Sur la demande d’indemnisation et les dépens.
La demande indemnitaire de 800 euros n’étant pas justifiée, elle sera rejetée.
Les dépens seront laissés à la charge du Trésor Public.
PAR CES MOTIFS
Nous, Eric METIVIER, conseiller, délégué par monsieur le Premier Président de la cour d’appel de Rennes, statuant publiquement par ordonnance réputée contradictoire,
Déclarons l’appel de M. [X] [J] recevable,
Confirmons l’ordonnance du magistrat du siège du tribunal judiciaire de Rennes du 13 novembre 2025 concernant M. [X] [J] ,
Rejetons toute autre demande.
Laissons les dépens à la charge du Trésor Public.

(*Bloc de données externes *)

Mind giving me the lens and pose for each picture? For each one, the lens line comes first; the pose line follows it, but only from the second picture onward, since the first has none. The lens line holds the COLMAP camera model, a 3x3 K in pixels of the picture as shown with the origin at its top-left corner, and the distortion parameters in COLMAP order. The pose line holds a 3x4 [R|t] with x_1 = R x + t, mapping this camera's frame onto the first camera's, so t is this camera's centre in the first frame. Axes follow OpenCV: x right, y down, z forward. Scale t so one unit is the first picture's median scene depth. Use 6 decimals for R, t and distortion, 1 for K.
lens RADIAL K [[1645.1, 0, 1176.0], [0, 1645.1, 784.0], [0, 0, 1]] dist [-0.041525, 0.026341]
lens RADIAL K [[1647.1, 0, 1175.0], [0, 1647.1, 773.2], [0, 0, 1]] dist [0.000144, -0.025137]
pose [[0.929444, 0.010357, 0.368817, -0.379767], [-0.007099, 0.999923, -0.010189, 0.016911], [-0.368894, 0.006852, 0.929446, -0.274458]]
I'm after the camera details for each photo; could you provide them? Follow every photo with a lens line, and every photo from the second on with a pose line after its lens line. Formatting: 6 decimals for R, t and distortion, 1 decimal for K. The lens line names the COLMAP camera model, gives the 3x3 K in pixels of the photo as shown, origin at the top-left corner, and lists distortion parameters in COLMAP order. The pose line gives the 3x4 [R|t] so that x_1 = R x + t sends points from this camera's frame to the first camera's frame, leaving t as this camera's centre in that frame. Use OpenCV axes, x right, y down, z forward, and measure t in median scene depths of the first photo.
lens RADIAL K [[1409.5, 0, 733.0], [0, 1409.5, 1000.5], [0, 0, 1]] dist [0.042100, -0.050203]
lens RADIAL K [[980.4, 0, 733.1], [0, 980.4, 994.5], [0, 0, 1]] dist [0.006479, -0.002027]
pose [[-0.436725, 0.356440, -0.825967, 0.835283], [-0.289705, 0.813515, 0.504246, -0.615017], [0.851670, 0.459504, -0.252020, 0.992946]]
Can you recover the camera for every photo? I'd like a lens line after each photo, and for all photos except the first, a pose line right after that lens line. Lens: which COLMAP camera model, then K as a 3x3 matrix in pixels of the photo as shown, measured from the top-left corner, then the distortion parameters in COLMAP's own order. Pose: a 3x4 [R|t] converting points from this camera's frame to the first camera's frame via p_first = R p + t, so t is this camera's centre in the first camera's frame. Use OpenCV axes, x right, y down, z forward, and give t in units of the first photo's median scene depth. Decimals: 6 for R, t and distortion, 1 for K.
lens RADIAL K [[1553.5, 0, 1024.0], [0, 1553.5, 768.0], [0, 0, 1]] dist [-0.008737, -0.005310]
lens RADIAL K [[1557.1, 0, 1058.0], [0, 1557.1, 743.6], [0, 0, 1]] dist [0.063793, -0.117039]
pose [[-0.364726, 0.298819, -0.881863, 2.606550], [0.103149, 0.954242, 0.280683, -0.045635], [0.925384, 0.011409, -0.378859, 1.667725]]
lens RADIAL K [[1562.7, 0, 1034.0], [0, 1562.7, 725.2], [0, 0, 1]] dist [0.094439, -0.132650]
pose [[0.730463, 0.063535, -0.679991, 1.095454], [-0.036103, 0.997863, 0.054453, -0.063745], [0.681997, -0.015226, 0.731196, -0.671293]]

Fait à [Localité 6], le 14 Novembre 2025 à 15 heures30
LE GREFFIER, PAR DÉLÉGATION, LE CONSEILLER,
Notification de la présente ordonnance a été faite ce jour à [X] [J], à son avocat et au préfet
Le Greffier,
Cette ordonnance est susceptible d’un pourvoi en cassation dans les deux mois suivant la présente notification et dans les conditions fixées par les articles 973 et suivants du code de procédure civile.
Communication de la présente ordonnance a été faite ce même jour au procureur général.